Броновски стоял спиной ко мне; наклонившись над телом, он развязывал сдавившую шею петлю. Лицо лежащего на мгновение попалось мне на глаза, прежде чем Броновский, сдавив ноздри, принялся делать искусственное дыхание рот-в-рот.
Может быть, мой отец был все-таки прав. Когда мама не вертелась поблизости, он подходил к моей постели и принимался рассказывать о том, что Бога нет. Так что, малыш, держи ухо востро. Молись Золотому тельцу или Серебряному Слону или Яхве, только не этой нелепой Троице. Ну, а нужны ли были теперь какие-нибудь дополнительные доказательства? На меня обрушились два удара подряд, Элио Чезале и Джулиан Сполдинг, а теперь — двум разам не бывать, третьего не миновать — дала о себе знать и зловещая Троица. Бородатый Старый Негодяй не только вел со мною нечистую игру, он выкидывал и явно мелодраматические номера.

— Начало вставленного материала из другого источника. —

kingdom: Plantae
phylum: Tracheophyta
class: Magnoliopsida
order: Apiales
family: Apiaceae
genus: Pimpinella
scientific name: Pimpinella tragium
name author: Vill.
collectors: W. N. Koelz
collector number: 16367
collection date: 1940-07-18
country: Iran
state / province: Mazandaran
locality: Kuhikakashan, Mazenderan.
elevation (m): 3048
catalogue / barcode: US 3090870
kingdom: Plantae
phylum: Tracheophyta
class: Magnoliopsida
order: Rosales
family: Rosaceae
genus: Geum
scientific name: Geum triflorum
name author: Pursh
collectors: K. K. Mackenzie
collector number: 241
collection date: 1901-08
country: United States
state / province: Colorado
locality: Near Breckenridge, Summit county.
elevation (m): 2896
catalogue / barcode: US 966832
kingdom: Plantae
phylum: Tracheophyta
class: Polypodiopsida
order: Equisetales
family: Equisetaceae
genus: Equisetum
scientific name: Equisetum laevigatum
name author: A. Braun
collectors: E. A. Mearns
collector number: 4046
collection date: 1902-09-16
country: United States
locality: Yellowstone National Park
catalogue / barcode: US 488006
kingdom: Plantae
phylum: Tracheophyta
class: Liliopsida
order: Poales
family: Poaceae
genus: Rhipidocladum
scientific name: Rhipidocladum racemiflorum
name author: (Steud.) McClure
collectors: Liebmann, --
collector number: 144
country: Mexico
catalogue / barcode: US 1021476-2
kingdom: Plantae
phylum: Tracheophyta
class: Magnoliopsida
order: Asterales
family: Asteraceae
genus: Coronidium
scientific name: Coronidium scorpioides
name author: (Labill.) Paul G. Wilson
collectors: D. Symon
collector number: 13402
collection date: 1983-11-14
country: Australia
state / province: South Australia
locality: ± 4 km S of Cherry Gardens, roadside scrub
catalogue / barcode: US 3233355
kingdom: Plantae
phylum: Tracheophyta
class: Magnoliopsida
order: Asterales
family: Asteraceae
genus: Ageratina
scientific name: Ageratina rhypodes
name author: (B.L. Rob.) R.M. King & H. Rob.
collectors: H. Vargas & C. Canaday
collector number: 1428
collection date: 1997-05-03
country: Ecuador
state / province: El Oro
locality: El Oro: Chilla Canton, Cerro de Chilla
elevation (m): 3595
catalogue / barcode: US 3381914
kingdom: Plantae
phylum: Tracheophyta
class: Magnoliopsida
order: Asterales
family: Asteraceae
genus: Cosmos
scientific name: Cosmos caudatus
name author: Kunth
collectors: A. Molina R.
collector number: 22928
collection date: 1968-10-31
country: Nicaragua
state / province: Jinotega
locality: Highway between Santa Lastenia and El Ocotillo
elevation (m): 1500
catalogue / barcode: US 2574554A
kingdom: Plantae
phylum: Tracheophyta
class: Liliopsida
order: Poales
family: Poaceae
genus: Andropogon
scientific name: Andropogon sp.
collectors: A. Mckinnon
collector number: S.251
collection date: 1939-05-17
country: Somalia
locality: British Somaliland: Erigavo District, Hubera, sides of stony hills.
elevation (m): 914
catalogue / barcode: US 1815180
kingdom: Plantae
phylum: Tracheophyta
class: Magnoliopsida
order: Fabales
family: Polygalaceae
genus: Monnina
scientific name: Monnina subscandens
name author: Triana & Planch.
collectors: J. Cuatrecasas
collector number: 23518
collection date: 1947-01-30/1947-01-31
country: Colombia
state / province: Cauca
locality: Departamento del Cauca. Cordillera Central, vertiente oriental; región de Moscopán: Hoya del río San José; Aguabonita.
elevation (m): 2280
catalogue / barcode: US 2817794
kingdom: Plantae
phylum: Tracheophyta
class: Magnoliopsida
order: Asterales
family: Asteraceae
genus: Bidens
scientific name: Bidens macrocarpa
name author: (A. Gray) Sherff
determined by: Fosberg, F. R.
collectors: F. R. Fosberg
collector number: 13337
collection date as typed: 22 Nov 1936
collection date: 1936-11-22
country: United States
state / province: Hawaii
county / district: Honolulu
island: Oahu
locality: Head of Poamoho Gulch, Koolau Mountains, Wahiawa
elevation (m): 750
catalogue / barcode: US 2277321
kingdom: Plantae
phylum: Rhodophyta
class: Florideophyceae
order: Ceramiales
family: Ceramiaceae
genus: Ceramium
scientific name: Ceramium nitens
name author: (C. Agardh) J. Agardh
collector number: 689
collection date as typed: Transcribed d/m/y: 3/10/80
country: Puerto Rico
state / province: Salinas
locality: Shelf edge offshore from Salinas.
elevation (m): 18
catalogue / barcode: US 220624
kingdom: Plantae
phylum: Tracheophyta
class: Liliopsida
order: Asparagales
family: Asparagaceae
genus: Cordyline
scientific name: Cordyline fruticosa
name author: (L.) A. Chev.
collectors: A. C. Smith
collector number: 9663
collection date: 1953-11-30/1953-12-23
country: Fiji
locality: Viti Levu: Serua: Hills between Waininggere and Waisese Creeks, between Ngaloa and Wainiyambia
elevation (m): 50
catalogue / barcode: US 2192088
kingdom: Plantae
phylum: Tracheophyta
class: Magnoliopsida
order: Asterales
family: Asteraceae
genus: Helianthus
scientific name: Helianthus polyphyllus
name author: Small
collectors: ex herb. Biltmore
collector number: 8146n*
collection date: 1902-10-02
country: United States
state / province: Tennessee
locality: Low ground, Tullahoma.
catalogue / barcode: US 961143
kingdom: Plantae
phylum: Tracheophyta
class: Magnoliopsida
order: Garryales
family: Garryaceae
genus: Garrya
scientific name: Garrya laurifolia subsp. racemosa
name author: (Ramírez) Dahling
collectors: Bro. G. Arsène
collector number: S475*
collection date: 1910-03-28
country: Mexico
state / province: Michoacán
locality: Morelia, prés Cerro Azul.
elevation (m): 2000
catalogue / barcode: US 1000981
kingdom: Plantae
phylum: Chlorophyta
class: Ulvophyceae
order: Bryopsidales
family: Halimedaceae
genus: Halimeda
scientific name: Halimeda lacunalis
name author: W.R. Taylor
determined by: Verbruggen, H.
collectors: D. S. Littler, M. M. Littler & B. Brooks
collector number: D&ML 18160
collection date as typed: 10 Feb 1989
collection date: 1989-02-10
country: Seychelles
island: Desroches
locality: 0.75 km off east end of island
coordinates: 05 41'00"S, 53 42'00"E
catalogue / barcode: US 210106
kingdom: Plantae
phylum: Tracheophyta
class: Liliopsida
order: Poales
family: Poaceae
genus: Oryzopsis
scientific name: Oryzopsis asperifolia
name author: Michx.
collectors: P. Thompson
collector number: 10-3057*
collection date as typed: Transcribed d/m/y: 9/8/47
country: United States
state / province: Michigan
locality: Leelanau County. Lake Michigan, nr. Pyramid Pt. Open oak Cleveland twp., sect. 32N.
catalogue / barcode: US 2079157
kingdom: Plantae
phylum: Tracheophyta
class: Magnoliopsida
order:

На полу мне было так спокойно. И я предался этому ощущению. Но потом услышал сдавленный стон. Затем кашель.
— Кажется, ублюдок не сдох, — в изнеможении пробормотал Броновски, прежде чем, повернувшись ко мне, уже формально сообщить о том, что у Теда Чезале восстановилось дыхание.
Глава одиннадцатая
Больница Святого Креста в эти ранние утренние часы пребывала разве что не в коматозном состоянии, ее системы жизнеобеспечения функционировали хоть и надежно, но на низком энергетическом уровне, как автоматическим регулятор скорости космоплана в ходе затяжного межзвездного перелета.
Я уже научился распознавать звуки в моем новом доме, в особенности, когда они угасали и возникали вновь. И прежде всего жужжание сдвоенного осциллографа над головой у меня и у мистера Эрнесто Моралеса, соседа по палате, уцелевшего (только чудом) в результате автокатастрофы. Блип-блип. Выходит, и Эрнесто, и я по-прежнему живы.